Smart thermostats have the ability to save homes and small businesses significant amounts of money. The secret is that people have to actually use the thermostats.
Historically, smart thermostats have been vastly underutilized. Difficult to program and easy to override, the majority of smart thermostats were set to ‘hold’ and never revisited.
That is starting to change with more novel connected thermostat programs that help people understand how their thermostat settings affect their wallets. EnergyHub’s Mercury smart thermostat platform just released data showing how Michigan consumers could save by adjusting their thermostats up or down a few degrees.
Instead of choosing a set point when you register your 3M thermostat with the Mercury platform, you don’t pick a temperature, you pick a comfort level: super efficiency, high efficiency, standard, low efficiency and very low efficiency. And if you decide that you want to push the thermostat up in winter, or down in summer, the system -- whether online or a mobile app -- will tell you how much that temperature will raise your bill, amounting to about 3 percent for each degree.

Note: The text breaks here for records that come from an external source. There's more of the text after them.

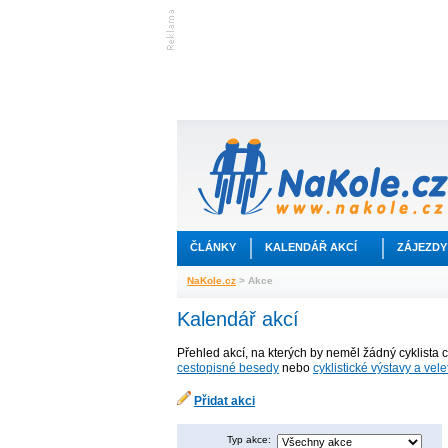
ČLÁNKY
KALENDÁŘ AKCÍ
ZÁJEZDY
NaKole.cz
> Akce
Kalendář akcí
Přehled akcí, na kterých by neměl žádný cyklista 
cestopisné besedy
nebo
cyklistické výstavy a vele
Přidat akci
Typ akce:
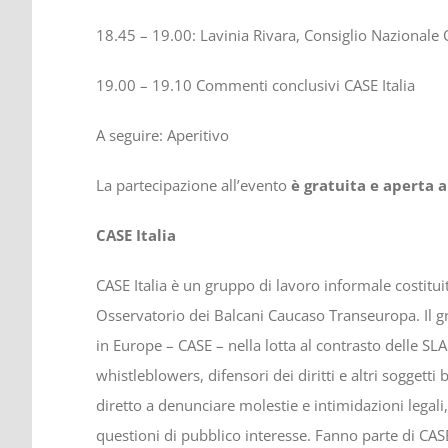
18.45 – 19.00: Lavinia Rivara, Consiglio Nazionale 
19.00 – 19.10 Commenti conclusivi CASE Italia
A seguire: Aperitivo
La partecipazione all’evento
è gratuita e aperta a
CASE Italia
CASE Italia è un gruppo di lavoro informale costitui
Osservatorio dei Balcani Caucaso Transeuropa. Il gr
in Europe – CASE – nella lotta al contrasto delle SLAP
whistleblowers, difensori dei diritti e altri soggetti
diretto a denunciare molestie e intimidazioni legali,
questioni di pubblico interesse. Fanno parte di CASE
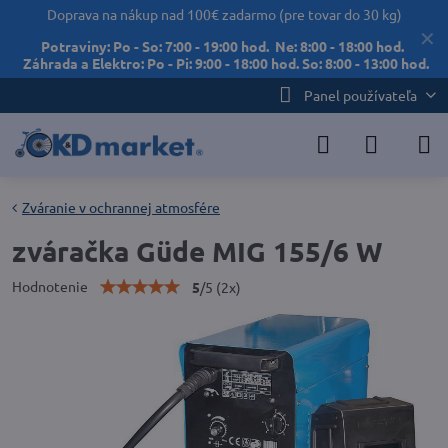
Doprava na nákup nad 100€ zadarmo (pre tovar do 30 kg)
✕
Potraviny: Po - So: 7:00 - 19:00 hod. Ne: 8:00 - 18:00 hod.
Záhrada a Elektro: Po - Pi: 9:00 - 18:00 hod. So: 8:00 - 13:00 hod.
Panel používateľa
Zváranie v ochrannej atmosfére
zváračka Güde MIG 155/6 W
Hodnotenie
5
/
5
(
2
x)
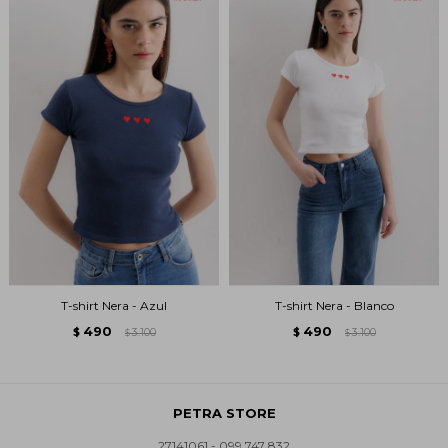
T-shirt Nera - Azul
T-shirt Nera - Blanco
490
490
$
3.100
$
3.100
$
$
PETRA STORE
27141061 - 099 747 832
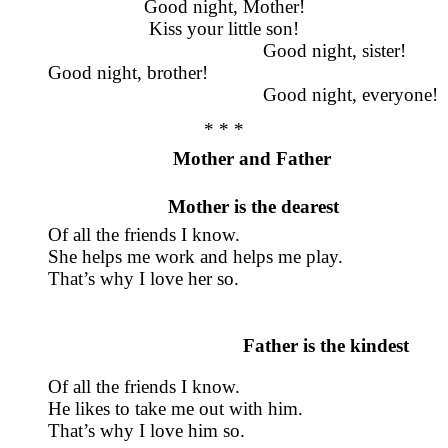
Good night, Mother!
Kiss your little son!
Good night, sister!
Good night, brother!
Good night, everyone!
* * *
Mother and Father
Mother is the dearest
Of all the friends I know.
She helps me work and helps me play.
That’s why I love her so.
Father is the kindest
Of all the friends I know.
He likes to take me out with him.
That’s why I love him so.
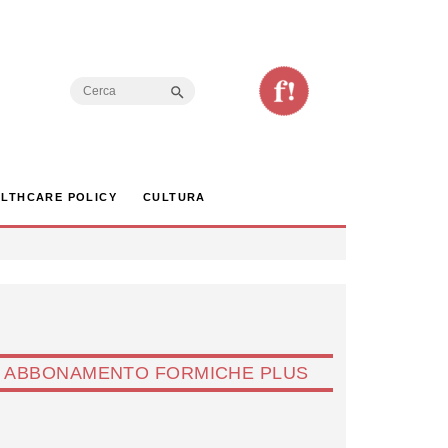
Search Button
Search
for:
LTHCARE POLICY
CULTURA
ABBONAMENTO FORMICHE PLUS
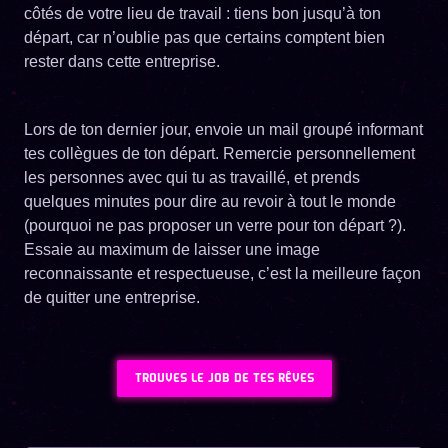
côtés de votre lieu de travail : tiens bon jusqu’à ton
départ, car n’oublie pas que certains comptent bien
rester dans cette entreprise.
Lors de ton dernier jour, envoie un mail groupé informant
tes collègues de ton départ. Remercie personnellement
les personnes avec qui tu as travaillé, et prends
quelques minutes pour dire au revoir à tout le monde
(pourquoi ne pas proposer un verre pour ton départ ?).
Essaie au maximum de laisser une image
reconnaissante et respectueuse, c’est la meilleure façon
de quitter une entreprise.
TROUVES LE JOB DE TES RÊVES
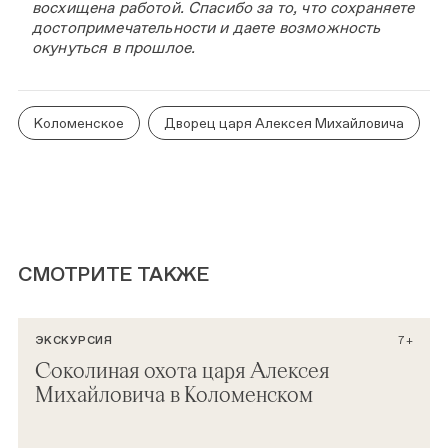
восхищена работой. Спасибо за то, что сохраняете
достопримечательности и даете возможность
окунуться в прошлое.
Коломенское
Дворец царя Алексея Михайловича
СМОТРИТЕ ТАКЖЕ
ЭКСКУРСИЯ
7+
Соколиная охота царя Алексея
Михайловича в Коломенском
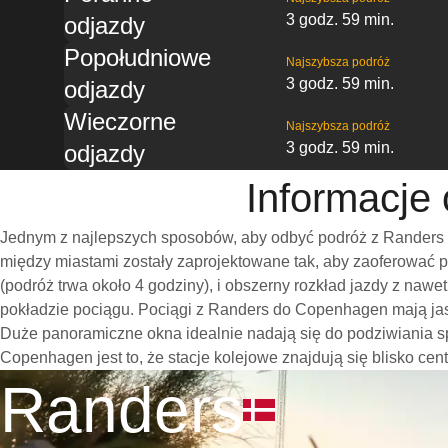
3 godz. 59 min.
odjazdy
Popołudniowe
Najszybsza podróż
3 godz. 59 min.
odjazdy
Wieczorne
Najszybsza podróż
3 godz. 59 min.
odjazdy
Informacje
Jednym z najlepszych sposobów, aby odbyć podróż z Randers 
między miastami zostały zaprojektowane tak, aby zaoferować 
(podróż trwa około 4 godziny), i obszerny rozkład jazdy z na
pokładzie pociągu. Pociągi z Randers do Copenhagen mają jasn
Duże panoramiczne okna idealnie nadają się do podziwiania 
Copenhagen jest to, że stacje kolejowe znajdują się blisko cen
Randers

In Michigan, however, the savings for people using the EPA default set point of 64 degrees came out to be a 5.4 percent reduction in heating cost per degree compared to the state average, which works out to be about a savings of $30 per month for three degrees.
Of course, winter doesn’t use nearly the same electricity as summer, when cooling is powered by electricity. In Michigan, most heating is natural gas, but “many Michigan customers pay double price per kilowatt-hour over 600 kilowatt-hours/month in summer, so the savings during cooling season could be huge,” said Seth Frader-Thompson, CEO of EnergyHub.
Currently, EnergyHub’s Mercury platform is free with a 3M thermostat, but there will likely be paid services that will be layered on in the future. For the first time, this summer there will be hundreds of thousands of homes using different wireless thermostats either on their own or as part of demand response programs like the ones offered by Oklahoma Gas &Electric or TXU Energy.
Overall, growth of the home energy management sector has not been as spectacular as many had hoped, but there is steady and real growth of home energy management that started in 2011 and is expected to grow throughout 2012.
“Every state is different, obviously,” said Frader-Thompson, “but we're very excited to see what the data tells us as we get deep into summer.”